A cigar sommelier is also skilled at recommending drinks pairings for cigars. ‘Riesling is a wonderful pairing,’ says Namdar, ‘because it really brings out the sweetness on one side and the peppery-ness on the other side of these two contrasting products. But the typical pairings are rum, Cognac, whisky, Armagnac. Champagne’s a great pairing too.
‘I generally like to smoke cigars with tea – not a dark, black tea, but a light green tea or a verveine, something like that. But if it’s after a big dinner and you want to have a Ramón Allones – that’s a strong-flavoured cigar – you might want to pair it with a strong flavoured alcohol to cut through that.’

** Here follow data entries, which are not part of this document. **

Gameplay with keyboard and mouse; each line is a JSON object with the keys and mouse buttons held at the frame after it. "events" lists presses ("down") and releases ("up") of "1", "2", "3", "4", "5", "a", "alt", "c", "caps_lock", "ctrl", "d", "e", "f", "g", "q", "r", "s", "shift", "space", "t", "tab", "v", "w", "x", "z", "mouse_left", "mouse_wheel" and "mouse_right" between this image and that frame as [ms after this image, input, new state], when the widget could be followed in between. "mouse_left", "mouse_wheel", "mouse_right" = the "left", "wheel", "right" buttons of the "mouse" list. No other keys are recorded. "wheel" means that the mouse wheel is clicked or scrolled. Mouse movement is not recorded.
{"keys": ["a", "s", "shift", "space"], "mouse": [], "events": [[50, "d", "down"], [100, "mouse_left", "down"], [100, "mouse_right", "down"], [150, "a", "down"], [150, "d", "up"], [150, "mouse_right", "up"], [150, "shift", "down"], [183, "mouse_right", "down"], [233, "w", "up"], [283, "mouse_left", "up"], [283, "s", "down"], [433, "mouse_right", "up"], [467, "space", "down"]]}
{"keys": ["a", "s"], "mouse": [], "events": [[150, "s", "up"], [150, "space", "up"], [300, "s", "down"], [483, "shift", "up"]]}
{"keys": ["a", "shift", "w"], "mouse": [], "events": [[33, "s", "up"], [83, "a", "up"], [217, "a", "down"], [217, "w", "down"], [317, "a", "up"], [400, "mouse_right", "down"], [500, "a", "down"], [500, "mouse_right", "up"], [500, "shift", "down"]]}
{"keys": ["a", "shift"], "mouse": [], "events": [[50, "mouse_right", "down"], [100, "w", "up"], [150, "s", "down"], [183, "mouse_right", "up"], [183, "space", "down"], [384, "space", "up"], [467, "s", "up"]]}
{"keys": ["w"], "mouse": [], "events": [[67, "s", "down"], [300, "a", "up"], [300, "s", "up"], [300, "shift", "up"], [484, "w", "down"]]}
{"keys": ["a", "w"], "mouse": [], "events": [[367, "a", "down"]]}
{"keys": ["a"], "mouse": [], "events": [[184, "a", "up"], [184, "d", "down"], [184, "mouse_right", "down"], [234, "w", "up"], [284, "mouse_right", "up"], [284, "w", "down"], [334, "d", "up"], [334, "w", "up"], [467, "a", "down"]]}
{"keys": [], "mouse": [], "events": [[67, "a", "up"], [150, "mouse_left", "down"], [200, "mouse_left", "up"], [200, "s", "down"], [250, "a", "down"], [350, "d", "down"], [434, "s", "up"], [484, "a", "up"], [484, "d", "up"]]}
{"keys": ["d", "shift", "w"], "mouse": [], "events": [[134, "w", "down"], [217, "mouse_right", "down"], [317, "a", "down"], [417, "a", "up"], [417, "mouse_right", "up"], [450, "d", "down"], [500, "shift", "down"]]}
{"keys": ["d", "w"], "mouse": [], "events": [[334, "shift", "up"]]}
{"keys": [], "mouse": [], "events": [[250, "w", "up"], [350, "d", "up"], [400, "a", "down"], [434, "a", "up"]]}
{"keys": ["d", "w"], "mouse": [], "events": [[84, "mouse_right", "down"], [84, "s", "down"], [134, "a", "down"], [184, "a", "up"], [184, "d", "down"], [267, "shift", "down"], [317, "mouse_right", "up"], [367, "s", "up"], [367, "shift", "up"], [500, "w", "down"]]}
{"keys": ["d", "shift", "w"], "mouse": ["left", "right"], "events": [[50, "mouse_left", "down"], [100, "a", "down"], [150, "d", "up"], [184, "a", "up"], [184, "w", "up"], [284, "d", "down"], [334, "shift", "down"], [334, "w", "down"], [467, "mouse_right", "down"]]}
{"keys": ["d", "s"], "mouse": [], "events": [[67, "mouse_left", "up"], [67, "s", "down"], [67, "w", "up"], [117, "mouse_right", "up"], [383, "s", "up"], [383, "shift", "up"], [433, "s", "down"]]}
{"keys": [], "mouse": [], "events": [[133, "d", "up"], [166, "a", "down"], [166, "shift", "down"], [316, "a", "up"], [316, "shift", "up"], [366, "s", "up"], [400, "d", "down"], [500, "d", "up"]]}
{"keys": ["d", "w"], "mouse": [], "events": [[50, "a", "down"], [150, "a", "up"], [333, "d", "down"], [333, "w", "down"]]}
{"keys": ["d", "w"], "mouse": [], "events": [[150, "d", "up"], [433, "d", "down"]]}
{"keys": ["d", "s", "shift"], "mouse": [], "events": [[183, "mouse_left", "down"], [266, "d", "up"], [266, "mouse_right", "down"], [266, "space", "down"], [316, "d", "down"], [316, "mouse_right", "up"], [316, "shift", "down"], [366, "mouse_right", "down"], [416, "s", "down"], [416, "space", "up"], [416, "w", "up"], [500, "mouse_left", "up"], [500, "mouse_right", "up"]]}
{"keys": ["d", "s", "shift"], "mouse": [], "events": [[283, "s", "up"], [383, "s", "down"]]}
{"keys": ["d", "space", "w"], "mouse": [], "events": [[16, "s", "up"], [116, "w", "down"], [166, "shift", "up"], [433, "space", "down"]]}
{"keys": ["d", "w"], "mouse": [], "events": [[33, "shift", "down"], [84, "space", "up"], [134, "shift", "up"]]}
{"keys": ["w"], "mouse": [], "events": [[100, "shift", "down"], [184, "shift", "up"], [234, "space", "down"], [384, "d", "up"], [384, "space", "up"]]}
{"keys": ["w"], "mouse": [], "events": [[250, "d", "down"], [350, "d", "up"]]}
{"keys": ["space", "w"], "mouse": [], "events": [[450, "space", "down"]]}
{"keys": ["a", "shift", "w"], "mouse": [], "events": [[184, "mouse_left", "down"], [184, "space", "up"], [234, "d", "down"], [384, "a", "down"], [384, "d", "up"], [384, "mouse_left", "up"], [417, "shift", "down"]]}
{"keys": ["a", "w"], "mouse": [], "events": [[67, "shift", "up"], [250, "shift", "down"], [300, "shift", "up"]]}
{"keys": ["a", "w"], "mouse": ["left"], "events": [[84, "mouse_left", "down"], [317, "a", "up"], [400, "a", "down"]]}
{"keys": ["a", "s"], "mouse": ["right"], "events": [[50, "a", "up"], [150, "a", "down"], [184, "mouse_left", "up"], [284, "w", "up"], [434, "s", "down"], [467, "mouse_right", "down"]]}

Namdar usually smokes four or five cigars a week. His go-to brand is Por Larrañaga, the oldest brand still in production, cigars that are light to medium in flavour. ‘Rudyard Kipling even wrote about this brand in one of his poems, called “The Betrothed”: “There’s peace in a Larranaga.” And that’s one of the things you learn in these exams. When you’re talking to someone about a brand, you have to paint a picture of it: this is the beauty of this brand, this is why you should have it. But I really love it as a brand, because it’s quite caramely, it’s sweet.
‘Other than that, I really love Punch as a brand. Punch is a slightly stronger, more medium-strength brand, but I just find it delicious. If you’ve got cigars with a bit of age on them, they really come into their own, so like wine, the longer you age them, in the correct conditions, the better.
‘A Punch Double Corona with ten years of age on it is something that I first picked up off David Tang. He used to smoke a Punch Double Corona cut in half – he’d have the first half in the morning and he’d have the second half whenever. I was with him once outside a club and he handed me a robusto-sized cigar with no band on it, and I said, “I know exactly what this is. This is the second half of a Punch Double Corona.” It was one of the best cigars I’ve ever had.’
The Higher Certficate is usually only available to those in the trade; 26 have passed to date. ‘It’s a great test of ability and concentration,’ says Namdar. ‘A lot of people don’t get through it, because they’ve got other jobs and don’t have enough time. I really struggled to find the time to do the revision. Every day I had my nose in a book for a few hours, whenever I could, in between services and at home and on the bus. It really does test your passion for cigars: you have to want to live and breathe it – literally!’